When the guys at Naito Auto Engineering asked me to stop by their shop so that we could discuss a few future projects, I really had no idea what to expect. The only contact information I had received beforehand was an email address and a phone number that I could reach them at.
After exchanging a few brief messages, I quickly found myself on the Tokyo Metro heading towards the Naito shop. Being relatively close to where I live, I was wondering if it was going to be like a typical garage that you would find in Tokyo – jam-packed in a small location with an unprecedented amount of cars for the area, tools all over the place, and a small office hiding somewhere in the midst of it all.
My phone congratulated me on arriving at my destination – something that Japanese GPS systems love to do – but when I looked around I couldn’t see anything that resembled an automotive shop. The closest thing was this small building detached from everything else, and a somewhat empty large parking lot. There were no signs and no cars parked outside – this couldn’t have been it, could it?
However, when I peeked under a half-closed shutter door and saw the rear end of this beautiful 993 Carrera RS, I had a feeling I was in the right place. I called the mysterious number I had received to let someone know I was outside, and on entering I quickly realized this was no ordinary garage…
No. Before me was a private museum of classic cars that was only open to me on this particular day. After taking a few seconds to comprehend what was actually going on around me, I knew I needed to figure out a way to take a few pictures before our meeting started. So I asked if I could.

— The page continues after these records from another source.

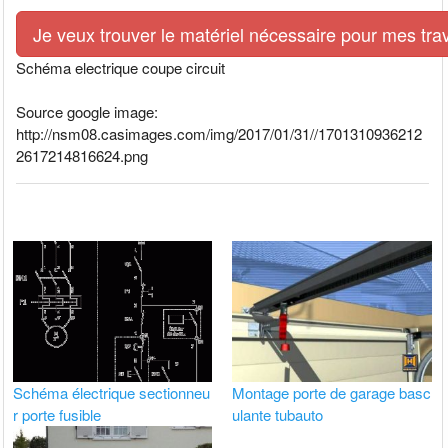
Je veux trouver le matériel nécessaire pour mes tra
Schéma electrique coupe circuit
Source google image:
http://nsm08.casimages.com/img/2017/01/31//1701310936212
2617214816624.png
Schéma électrique sectionneu
Montage porte de garage basc
r porte fusible
ulante tubauto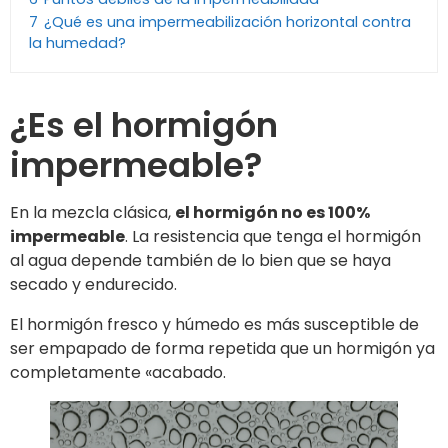
7
¿Qué es una impermeabilización horizontal contra
la humedad?
¿Es el hormigón
impermeable?
En la mezcla clásica,
el hormigón no es 100%
impermeable
. La resistencia que tenga el hormigón
al agua depende también de lo bien que se haya
secado y endurecido.
El hormigón fresco y húmedo es más susceptible de
ser empapado de forma repetida que un hormigón ya
completamente «acabado.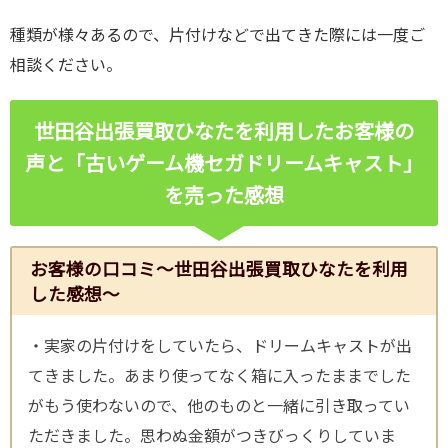
種類が様々あるので、片付けなどで出てきた際には一度ご
相談ください。
世田谷出張買取ひなたを利用したお客様の
声と「古いゲーム機セガドリームキャスト
」
を売った感想
お客様の口コミ～世田谷出張買取ひなたを利用
した感想～
・実家の片付けをしていたら、ドリームキャストが出
てきました。あまり使ってなく箱に入ったままでした
がもう使わないので、他のものと一緒に引き取ってい
ただきました。思わぬ金額がつきびっくりしていま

As if playing a game of chess, I was already thinking of the next plan of action if they had said ‘no’, but to my great relief, the Naito guys were more than thrilled I had asked. I quickly took my camera out of my bag and got to work, starting at this fully restored Renault R5 Turbo 2. When Naito Auto Engineering found the R5, it had been sitting in the previous owner’s garage for more than 20 years.
In the early ’70s, the owner of Naito raced a Lotus Eleven around Donington Park in England, and before one race a fellow competitor had asked if he had any interest in buying his Lotus Elan 26R Series 2. The car had previously been imported to the USA for a show and was scheduled to come back to the UK soon, and it would go up for sale if he didn’t want it. Not wanting to miss the chance, a deal was made.
In 1978, Naito’s owner had the car shipped to Japan and it’s been in the private collection ever since. I absolutely love how the wooden dash reveals its age through all the tiny cracks that have developed over the years.
The concept of lightweight and agility is something Porsche has always excelled in, and the Carrera RS M471 ‘Lightweight’ is the perfect embodiment of this thinking. By removing everything deemed unnecessary for performance and using lightweight materials, the M471 was around 200kg lighter than its M472 counterpart. This M471 in particular is an earlier model, which means that the body steel thickness was even thinner than that used in latter series cars.
Parked next to the lightweight Carrera was this stunning BMW 3.0CSL. Just like the RS, the CSL was a homologation special specifically built to make the car eligible for racing. Maximum lightweight efficiency was achieved by using thinner sheet metal for the body, aluminium alloy for the doors, hood and trunk, and deleting the trim and soundproofing. The large air dam, short fins running along the front fenders, spoilers above and behind the trailing edge of the roof and a rather tall rear wing, set this car apart as a legendary ‘Batmobile’ version.
Then there was this – a 1967 Ferrari 275 GTB/4. With this being 1 of only 15 examples built by the famous coachbuilder Scaglietti, I had to first sit back and enjoy this beautiful work of aluminum-bodied art. The previous owner, Mr Luigi Chinetti Jr., son of the founder of the North America Racing Team (NART), had the car in his private collection since the early ’70s, with a full restoration job completed in Modena, Italy.
To say this car is immaculate just wouldn’t do it justice. Just like the exterior, the interior is an absolute work of art.
The wooden steering wheel fits perfectly in your hands, and partnered with the gated 5-speed manual transmission I can only imagine what a pleasure it must be to drive this thing. Well away from the millions of taxis and cyclists that Tokyo is home to, of course!
Under the hood is a 3.3-liter Colombo V12 engine that was substantially reworked specifically for the 1967 GTB/4. The ‘4’ in the model name represents the change from single overhead cams to dual overhead configuration, and the updated engine also came with six carburettors as standard.
Perfect is a word I don’t use often, but I think you would all agree with me that this 275 GTB/4 can only be described that way.
Since the shoot was all very impromptu, the Naito Auto Engineering guys and I decided to work something out for the near future where we can take the cars out and give them some breathing space. Only if everyone would like to see that?